◆ **Objetivo da tarefa**: Reproduza, do texto sobre a Rússia dos czares mais abaixo, o trecho que se inicia com as palavras "No castelo dos" e se encerra com "comprovar essa nobreza.".

◆ **Trecho para leitura**:
# # # # #

A Rússia dos Czares

Quem acreditou que a revolução socialista fez desaparecer as tradições russas, estava completamente enganado. Com o fim do comunismo e o advento da república, os primeiros sinais de liberdade trouxeram de volta o país dos czares. Mesmo sem a monarquia ter voltado à Rússia, a nobreza e a Igreja Cristã Ortodoxa renasceram, foram fundadas associações para defender os interesses dos descendentes da realeza e uma escola monarquista revive as tradições do império.

A Rússia, nome dado ao antigo e vasto império dos czares, se estendia do litoral do mar Báltico ao oceano Pacífico e hoje se limita à Federação Russa, depois que a União Soviética acabou em dezembro 1991. Com a liberdade, reapareceu o sentimento convenientemente esquecido durante os anos de chumbo. Uma onda monarquista se espalhou pela nação e aconteceram atos impensáveis no tempo do comunismo, como a venda de livros sobre o império e o resgate da águia de duas cabeças, o símbolo dos czares. A Sociedade de Genealogia procura estabelecer as linhagens dos nobres das famílias russas visando descobrir quem são os verdadeiros descendestes que teriam direito aos títulos de nobreza e a resgatar os bens confiscados pelo governo.
No castelo dos Príncipes Dolgoruki o Museu Marx e Engel teve de abrir espaço para a Assembléia dos Nobres, inicialmente dirigida pelo príncipe Andrei Golisyn, que tem como objetivo reunir todas as pessoas de sangue-azul do país. A associação conta com mais de dois mil membros. Esse movimento conta com a ajuda da Sociedade de Genealogia, que está publicando uma série de vinte volumes com a versão russa do "Quem é quem", continuando um trabalho que era realizado até 1917 e se viu interrompido pela Revolução de Outubro. O projeto é difícil, pois, se antes os descendentes procuravam se esconder, hoje muitos se dizem membros da realeza e poucos documentos restam para comprovar essa nobreza.
Entre os nobres que saíram do anonimato estava Natasha Romanova, tetraneta do Czar Nicolau I, que foi destaque na edição passada de A Relíquia com o seu livro "Jóias do Czar". Ela nasceu em São Petersburgo em 3 de fevereiro de 1917, poucos meses antes da revolução, sendo a única descendente da dinastia Romanov a conseguir sobreviver no país. Natasha, que talvez inspirou a heroína vivida por Scarlett Johansson no filme Homem de Ferro II, tem uma história interessante (leia no box ao lado). Muitos outros descendentes dos czares apareceram, entre eles a princesa Eudoxie Cheremetieva (Cheremetiev é o nome do Aeroporto Internacional de Moscou); Arcadi Lvovich Bougaiev, ou Arcadi I (que diz ser descendente de Gêngis-Khan e dos reis da Polônia), derrotado nas eleições presidenciais de 1991; Nicolau III, que afirmou ser filho de Aléxis, filho do czar e que teria escapado do Massacre de Yekaterinburg, onde em 17 de julho de 1918, a família imperial encontrou a morte. Segundo Nicolau III, o pai teria fugido e se refugiado num mosteiro de Souzdal, adotando o nome Dalsky. Nicolau III já trocou um cetro e uma coroa por um telefone celular e uma pistola de nove milímetros.

# # # # #

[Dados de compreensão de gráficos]

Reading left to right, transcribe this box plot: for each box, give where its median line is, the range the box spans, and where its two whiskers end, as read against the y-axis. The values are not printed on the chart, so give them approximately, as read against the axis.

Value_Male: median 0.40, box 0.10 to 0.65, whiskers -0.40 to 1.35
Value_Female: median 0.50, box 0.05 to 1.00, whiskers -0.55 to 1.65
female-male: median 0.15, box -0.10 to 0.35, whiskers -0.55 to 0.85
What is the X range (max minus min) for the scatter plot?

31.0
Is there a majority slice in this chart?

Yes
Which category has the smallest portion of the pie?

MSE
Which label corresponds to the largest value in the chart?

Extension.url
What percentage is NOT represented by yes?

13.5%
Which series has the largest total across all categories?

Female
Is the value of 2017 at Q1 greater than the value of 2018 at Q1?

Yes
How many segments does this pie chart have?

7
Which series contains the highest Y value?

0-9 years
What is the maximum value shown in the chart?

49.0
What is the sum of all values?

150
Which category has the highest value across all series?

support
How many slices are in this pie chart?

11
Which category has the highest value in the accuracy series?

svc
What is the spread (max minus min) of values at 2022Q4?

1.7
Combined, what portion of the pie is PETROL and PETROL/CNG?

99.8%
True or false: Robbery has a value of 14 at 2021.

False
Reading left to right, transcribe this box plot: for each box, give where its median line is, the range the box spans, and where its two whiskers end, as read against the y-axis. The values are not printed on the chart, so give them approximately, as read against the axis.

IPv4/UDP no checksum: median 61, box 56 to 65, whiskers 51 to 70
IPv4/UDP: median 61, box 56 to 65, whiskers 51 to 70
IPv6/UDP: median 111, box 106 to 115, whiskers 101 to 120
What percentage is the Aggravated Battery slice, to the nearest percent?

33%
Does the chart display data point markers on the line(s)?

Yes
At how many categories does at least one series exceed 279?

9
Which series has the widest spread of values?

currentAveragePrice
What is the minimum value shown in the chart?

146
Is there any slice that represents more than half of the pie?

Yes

# # # # #

◆ **Resultado da tarefa**:
No castelo dos Príncipes Dolgoruki o Museu Marx e Engel teve de abrir espaço para a Assembléia dos Nobres, inicialmente dirigida pelo príncipe Andrei Golisyn, que tem como objetivo reunir todas as pessoas de sangue-azul do país. A associação conta com mais de dois mil membros. Esse movimento conta com a ajuda da Sociedade de Genealogia, que está publicando uma série de vinte volumes com a versão russa do "Quem é quem", continuando um trabalho que era realizado até 1917 e se viu interrompido pela Revolução de Outubro. O projeto é difícil, pois, se antes os descendentes procuravam se esconder, hoje muitos se dizem membros da realeza e poucos documentos restam para comprovar essa nobreza.